The answer is that the Ontario Human Rights Code considers drug and alcohol addiction a disability and protects employees from being discriminated against by being tested. In other words, you can’t single them out, you can’t fire them and you can’t administer random drug and alcohol tests. But that doesn’t mean the TTC shouldn’t try.
When the TTC gave notice to its union that it intended to implement random drug testing of all employees in “safety-sensitive positions,” including bus, streetcar and subway operators, starting March 1, the union’s response was swift and predictable.

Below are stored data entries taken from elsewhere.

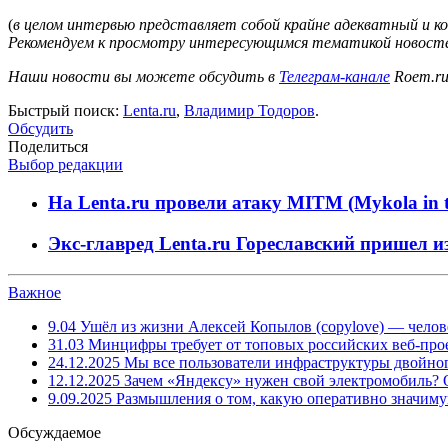
(
в целом интервью представляет собой крайне адекватный и ко
Рекомендуем к просмотру интересующимся тематикой новост
Наши новости вы можете обсудить в
Телеграм-канале
Roem.r
Быстрый поиск:
Lenta.ru
,
Владимир Тодоров
.
Обсудить
Поделиться
Выбор редакции
На Lenta.ru провели атаку MITM (Mykola in 
Экс-главред Lenta.ru Гореславский пришел
Важное
9.04
Ушёл из жизни Алексей Копылов (copylove) — челов
31.03
Минцифры требует от топовых российских веб-прое
24.12.2025
Мы все пользователи инфраструктуры двойног
12.12.2025
Зачем «Яндексу» нужен свой электромобиль?
9.09.2025
Размышления о том, какую оперативно значим
Обсуждаемое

It argued that accusations of systemic drug and alcohol use were unfounded and that oral swabbing for illicit drugs and alcohol breathalyzer tests violated employees’ Charter rights. The union filed an injunction blocking the implementation of the program, now delayed until April 1, 2017, pending a court decision.
The employer claims that drug and alcohol abuse among its workers is a big problem, and it has done its homework. Court documents cite over 100 positive employee drug and alcohol tests between 2012 and 2016. Other incidents include criminal law issues, such as employees purchasing crystal meth during breaks, consuming cocaine in the bathroom and even a TTC crane operator trafficking OxyContin and methadone. In the eyes of one TTC investigator, these are not isolated incidents, but indicative of a “culture of drug and alcohol abuse at the TTC.”
You would think that, given this evidence, random drug testing should be the next logical step. While it is, and the TTC believes it is, courts and arbitrators will almost assuredly determine otherwise.
The law says random drug testing cannot be imposed unless there is a demonstrated history of problems in the workplace related to drug or alcohol abuse, the positions are “safety sensitive,” and there is a real, demonstrable risk of injury.
Whether the TTC can meet this threshold will come down to management’s ability to establish that a few hundred positive tests over several years constitutes a systemic drug and alcohol problem in a public transit company that employs over 10,000 workers in so called “safety sensitive” positions. My view is that it won’t.
That’s because the real issue standing in the TTC’s way has very little to do with the union and statute law. Their real fight is a series of decisions written predominantly by Human Rights Tribunal members and arbitrators in human rights cases. Until Parliament and the legislature intervene and rewrite the law to protect the public, the union will likely prevail.
Even if the TTC is ultimately granted permission to administer random drug tests, a positive test result will not result in the ability to terminate employees for cause. The employer must demonstrate that the behaviour prevents the employee from effectively and efficiently carrying out his or her duties. It must also provide employees with warnings and an opportunity to seek treatment. Only if an employer provides a reasonable treatment opportunity and the employee fails to comply and improve performance, will the employer generally have just cause for dismissal.
The TTC is acting responsibly by prioritizing public safety. Passengers should be able to rely on public transit without worrying about the sobriety of their driver. Let’s hope the court will see the issue through that prism. If not, there may be one fortunate concomitant, a public reaction against human rights tribunals placing political correctness over public safety.